L’amendement du Sénateur Antiste visait à soustraire de cette exclusion les concours ponctuellement ou traditionnellement organisés par les comités carnavalesques notamment en outre-mer.

Le Sénateur estime en effet qu’il ne s’agit pas de concours de beauté classique mais de manifestations liées à une pratique locale constante visant à mettre en valeur d’une part le port et la recherche en matière vestimentaire traditionnelles et d’autre par la maîtrise de danses, fruit du patrimoine local.
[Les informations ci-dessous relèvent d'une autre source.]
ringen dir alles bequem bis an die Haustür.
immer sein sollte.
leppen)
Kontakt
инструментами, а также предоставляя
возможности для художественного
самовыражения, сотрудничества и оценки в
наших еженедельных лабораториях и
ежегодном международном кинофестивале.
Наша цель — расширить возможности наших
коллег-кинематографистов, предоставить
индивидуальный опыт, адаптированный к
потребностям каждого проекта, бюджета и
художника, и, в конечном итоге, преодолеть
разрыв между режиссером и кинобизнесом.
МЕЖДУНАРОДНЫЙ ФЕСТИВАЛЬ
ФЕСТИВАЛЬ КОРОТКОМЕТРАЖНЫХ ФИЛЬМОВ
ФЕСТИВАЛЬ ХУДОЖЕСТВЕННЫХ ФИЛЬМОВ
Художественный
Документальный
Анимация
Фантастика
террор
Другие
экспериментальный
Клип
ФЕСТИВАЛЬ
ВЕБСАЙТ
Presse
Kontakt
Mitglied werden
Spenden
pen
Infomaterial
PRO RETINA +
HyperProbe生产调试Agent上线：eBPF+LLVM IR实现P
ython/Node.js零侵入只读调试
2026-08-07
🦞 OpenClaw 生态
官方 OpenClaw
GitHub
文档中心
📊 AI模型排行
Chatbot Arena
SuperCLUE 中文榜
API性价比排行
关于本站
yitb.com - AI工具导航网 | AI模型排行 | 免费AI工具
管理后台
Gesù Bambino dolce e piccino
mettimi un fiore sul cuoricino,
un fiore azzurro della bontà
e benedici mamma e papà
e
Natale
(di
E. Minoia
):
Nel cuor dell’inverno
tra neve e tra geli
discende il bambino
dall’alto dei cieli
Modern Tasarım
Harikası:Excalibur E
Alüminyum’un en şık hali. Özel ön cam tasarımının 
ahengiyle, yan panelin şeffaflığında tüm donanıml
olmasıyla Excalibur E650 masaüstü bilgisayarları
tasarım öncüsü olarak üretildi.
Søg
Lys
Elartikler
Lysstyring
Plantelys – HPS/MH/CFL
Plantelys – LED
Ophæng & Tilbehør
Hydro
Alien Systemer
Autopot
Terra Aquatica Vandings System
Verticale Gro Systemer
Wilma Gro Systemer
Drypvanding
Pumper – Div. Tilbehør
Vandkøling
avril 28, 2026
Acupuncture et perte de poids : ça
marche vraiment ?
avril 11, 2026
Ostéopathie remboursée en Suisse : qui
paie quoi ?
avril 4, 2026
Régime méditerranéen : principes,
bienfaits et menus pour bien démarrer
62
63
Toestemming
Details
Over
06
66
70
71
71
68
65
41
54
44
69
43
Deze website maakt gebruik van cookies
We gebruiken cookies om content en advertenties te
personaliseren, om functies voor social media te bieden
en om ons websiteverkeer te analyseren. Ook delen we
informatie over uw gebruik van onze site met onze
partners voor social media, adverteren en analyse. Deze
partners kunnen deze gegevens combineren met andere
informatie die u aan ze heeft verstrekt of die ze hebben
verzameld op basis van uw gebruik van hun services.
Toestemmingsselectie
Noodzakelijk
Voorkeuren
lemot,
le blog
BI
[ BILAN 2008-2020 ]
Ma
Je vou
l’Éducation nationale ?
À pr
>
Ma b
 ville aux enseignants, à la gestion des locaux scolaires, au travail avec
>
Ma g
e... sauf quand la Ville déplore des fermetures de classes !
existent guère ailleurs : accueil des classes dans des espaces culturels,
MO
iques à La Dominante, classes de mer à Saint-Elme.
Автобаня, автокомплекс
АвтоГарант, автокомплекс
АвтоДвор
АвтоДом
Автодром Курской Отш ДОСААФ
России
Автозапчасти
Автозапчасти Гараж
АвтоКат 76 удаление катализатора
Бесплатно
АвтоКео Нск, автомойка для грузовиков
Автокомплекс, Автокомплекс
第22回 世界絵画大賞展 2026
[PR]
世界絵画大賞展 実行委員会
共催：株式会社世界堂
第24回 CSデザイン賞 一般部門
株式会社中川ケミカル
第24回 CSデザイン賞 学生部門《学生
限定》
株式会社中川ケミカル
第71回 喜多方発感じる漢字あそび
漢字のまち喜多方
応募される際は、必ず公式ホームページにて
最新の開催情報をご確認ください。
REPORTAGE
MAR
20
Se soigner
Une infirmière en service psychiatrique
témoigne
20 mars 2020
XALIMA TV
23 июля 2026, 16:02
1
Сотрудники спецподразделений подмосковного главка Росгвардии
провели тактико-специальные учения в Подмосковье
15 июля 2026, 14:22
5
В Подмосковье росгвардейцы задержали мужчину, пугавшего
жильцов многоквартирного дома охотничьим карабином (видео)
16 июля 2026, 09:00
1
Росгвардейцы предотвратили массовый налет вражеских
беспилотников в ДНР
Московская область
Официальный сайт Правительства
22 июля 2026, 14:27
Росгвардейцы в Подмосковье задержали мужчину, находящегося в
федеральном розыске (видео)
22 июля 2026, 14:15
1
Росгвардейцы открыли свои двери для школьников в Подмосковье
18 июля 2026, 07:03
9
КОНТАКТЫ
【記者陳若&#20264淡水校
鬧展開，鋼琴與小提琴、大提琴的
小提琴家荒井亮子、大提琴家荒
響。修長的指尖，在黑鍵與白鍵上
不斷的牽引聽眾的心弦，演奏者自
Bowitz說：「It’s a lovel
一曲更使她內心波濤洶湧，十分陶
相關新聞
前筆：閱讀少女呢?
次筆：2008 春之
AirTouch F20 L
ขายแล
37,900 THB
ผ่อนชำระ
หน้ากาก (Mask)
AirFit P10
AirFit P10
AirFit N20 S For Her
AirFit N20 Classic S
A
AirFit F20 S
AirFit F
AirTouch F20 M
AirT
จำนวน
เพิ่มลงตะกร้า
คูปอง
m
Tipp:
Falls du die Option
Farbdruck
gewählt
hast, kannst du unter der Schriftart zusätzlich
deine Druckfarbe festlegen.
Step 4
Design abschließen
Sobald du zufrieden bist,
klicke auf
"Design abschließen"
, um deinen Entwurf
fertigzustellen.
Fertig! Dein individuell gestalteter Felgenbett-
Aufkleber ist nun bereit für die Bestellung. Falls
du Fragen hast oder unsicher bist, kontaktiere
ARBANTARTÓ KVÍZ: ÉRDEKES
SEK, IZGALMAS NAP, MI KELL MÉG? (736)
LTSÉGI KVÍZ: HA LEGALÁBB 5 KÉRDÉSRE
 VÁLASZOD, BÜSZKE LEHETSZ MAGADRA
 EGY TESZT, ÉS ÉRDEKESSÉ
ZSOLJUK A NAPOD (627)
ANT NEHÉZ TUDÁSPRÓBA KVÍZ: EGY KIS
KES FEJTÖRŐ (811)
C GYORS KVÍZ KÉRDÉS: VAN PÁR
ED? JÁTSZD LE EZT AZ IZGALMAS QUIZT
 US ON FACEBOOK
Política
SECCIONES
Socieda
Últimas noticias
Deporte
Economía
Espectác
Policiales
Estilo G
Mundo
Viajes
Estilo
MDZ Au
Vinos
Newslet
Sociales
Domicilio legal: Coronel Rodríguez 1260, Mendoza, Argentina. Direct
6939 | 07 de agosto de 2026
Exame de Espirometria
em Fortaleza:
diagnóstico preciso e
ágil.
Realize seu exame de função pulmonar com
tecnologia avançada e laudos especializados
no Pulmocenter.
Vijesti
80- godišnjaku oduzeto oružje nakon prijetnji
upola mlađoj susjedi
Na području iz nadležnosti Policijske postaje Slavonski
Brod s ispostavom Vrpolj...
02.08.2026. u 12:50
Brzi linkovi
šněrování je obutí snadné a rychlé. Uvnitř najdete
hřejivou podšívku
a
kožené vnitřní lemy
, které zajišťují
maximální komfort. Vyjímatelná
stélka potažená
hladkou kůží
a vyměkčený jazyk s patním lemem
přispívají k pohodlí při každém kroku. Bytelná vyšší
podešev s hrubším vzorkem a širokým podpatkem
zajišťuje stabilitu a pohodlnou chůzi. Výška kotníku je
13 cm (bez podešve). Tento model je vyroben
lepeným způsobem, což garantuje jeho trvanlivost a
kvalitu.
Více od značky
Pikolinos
La Ministre Najat Vallaud-Belkacem n’a pas souhaité que cet amendement soit examiné. Toutefois, réceptive à sa proposition, elle lui a promis de la prendre en compte. Ainsi, par lettre jointe, elle lui  a précisé que les carnavals traditionnels organisés de longue date, avec une histoire ininterrompue comme ceux qui se déroulent aux Antilles, ne sont pas considérés par la législateur comme des concours de mini miss contre lesquels le projet de loi pour l’égalité entre les hommes et les femmes entend lutter. Elle a en outre indiqué que le décret en Conseil d’Etat prévu par l’article 17 ter apportera des précisions utiles et confirmera que ces carnavals traditionnels et leur folklore ne sont pas remis en cause.

Des engagements pour l’application desquels le Sénateur Antiste a indiqué  qu’il restera vigilant.